● Material to process:
═══
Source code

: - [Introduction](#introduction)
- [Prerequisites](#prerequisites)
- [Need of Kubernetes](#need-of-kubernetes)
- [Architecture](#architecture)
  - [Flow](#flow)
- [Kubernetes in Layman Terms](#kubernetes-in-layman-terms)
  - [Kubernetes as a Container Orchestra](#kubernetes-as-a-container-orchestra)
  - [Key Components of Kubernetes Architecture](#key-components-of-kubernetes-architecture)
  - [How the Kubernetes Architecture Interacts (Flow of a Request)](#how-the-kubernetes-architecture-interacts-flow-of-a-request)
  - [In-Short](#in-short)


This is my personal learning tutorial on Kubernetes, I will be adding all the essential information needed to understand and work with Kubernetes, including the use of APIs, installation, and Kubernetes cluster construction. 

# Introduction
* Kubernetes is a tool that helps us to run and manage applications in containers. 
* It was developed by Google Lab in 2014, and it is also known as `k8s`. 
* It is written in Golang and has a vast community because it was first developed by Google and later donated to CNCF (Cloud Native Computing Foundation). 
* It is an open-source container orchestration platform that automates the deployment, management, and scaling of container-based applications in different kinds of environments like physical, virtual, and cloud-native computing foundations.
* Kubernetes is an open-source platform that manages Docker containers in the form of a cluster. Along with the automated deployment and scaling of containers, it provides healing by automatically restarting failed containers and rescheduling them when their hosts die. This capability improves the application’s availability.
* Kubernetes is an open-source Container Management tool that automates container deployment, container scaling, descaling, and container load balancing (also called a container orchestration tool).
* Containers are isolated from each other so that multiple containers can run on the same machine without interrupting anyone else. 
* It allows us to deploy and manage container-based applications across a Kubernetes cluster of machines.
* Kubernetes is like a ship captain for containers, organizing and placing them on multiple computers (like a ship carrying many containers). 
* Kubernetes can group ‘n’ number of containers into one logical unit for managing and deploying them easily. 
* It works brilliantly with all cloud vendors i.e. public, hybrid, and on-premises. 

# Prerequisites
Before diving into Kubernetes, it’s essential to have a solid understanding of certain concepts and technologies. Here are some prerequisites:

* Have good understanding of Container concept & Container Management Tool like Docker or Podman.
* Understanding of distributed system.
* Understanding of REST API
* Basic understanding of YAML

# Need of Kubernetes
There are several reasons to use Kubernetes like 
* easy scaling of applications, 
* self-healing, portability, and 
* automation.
═══
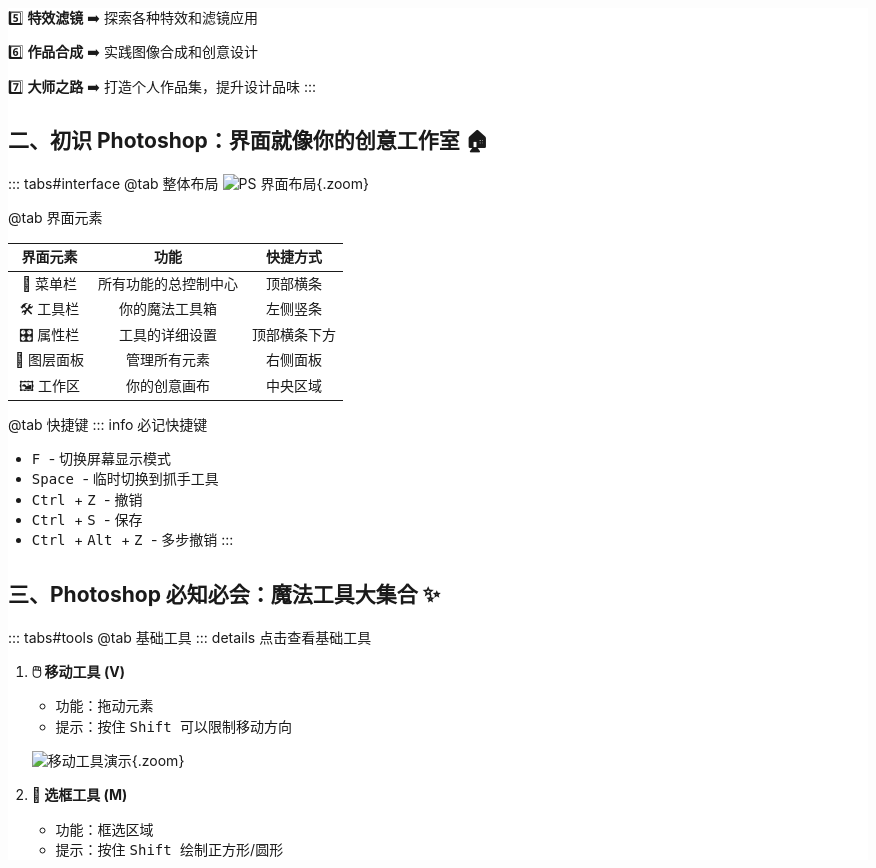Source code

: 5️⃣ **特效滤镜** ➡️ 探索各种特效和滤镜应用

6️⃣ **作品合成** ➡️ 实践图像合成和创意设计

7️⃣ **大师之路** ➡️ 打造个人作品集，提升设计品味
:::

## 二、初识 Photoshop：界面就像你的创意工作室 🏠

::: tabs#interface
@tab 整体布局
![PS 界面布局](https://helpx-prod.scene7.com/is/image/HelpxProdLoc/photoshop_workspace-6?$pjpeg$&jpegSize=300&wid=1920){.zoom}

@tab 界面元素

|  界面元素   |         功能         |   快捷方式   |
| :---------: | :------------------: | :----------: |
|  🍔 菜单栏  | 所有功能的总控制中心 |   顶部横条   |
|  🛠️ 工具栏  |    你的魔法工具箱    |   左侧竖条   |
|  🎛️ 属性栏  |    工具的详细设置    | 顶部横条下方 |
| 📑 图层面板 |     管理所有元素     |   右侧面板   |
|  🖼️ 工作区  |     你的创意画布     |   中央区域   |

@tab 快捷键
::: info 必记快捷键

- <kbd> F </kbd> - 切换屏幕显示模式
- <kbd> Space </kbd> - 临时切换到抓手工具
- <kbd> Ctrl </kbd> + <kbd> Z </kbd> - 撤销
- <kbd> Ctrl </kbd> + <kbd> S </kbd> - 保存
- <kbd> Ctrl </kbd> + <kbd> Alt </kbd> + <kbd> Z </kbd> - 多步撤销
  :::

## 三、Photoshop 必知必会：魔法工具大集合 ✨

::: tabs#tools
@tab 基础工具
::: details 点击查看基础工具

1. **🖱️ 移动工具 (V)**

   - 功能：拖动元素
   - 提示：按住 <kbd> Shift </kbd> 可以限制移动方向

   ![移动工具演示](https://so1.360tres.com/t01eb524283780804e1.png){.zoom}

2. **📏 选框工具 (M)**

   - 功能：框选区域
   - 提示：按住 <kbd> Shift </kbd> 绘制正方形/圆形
═══
● Task details:
Wherever the word "deployment" shows up in the material, copy the line it is on.

● Your solution:
* It is an open-source container orchestration platform that automates the deployment, management, and scaling of container-based applications in different kinds of environments like physical, virtual, and cloud-native computing foundations.
* Kubernetes is an open-source platform that manages Docker containers in the form of a cluster. Along with the automated deployment and scaling of containers, it provides healing by automatically restarting failed containers and rescheduling them when their hosts die. This capability improves the application’s availability.
* Kubernetes is an open-source Container Management tool that automates container deployment, container scaling, descaling, and container load balancing (also called a container orchestration tool).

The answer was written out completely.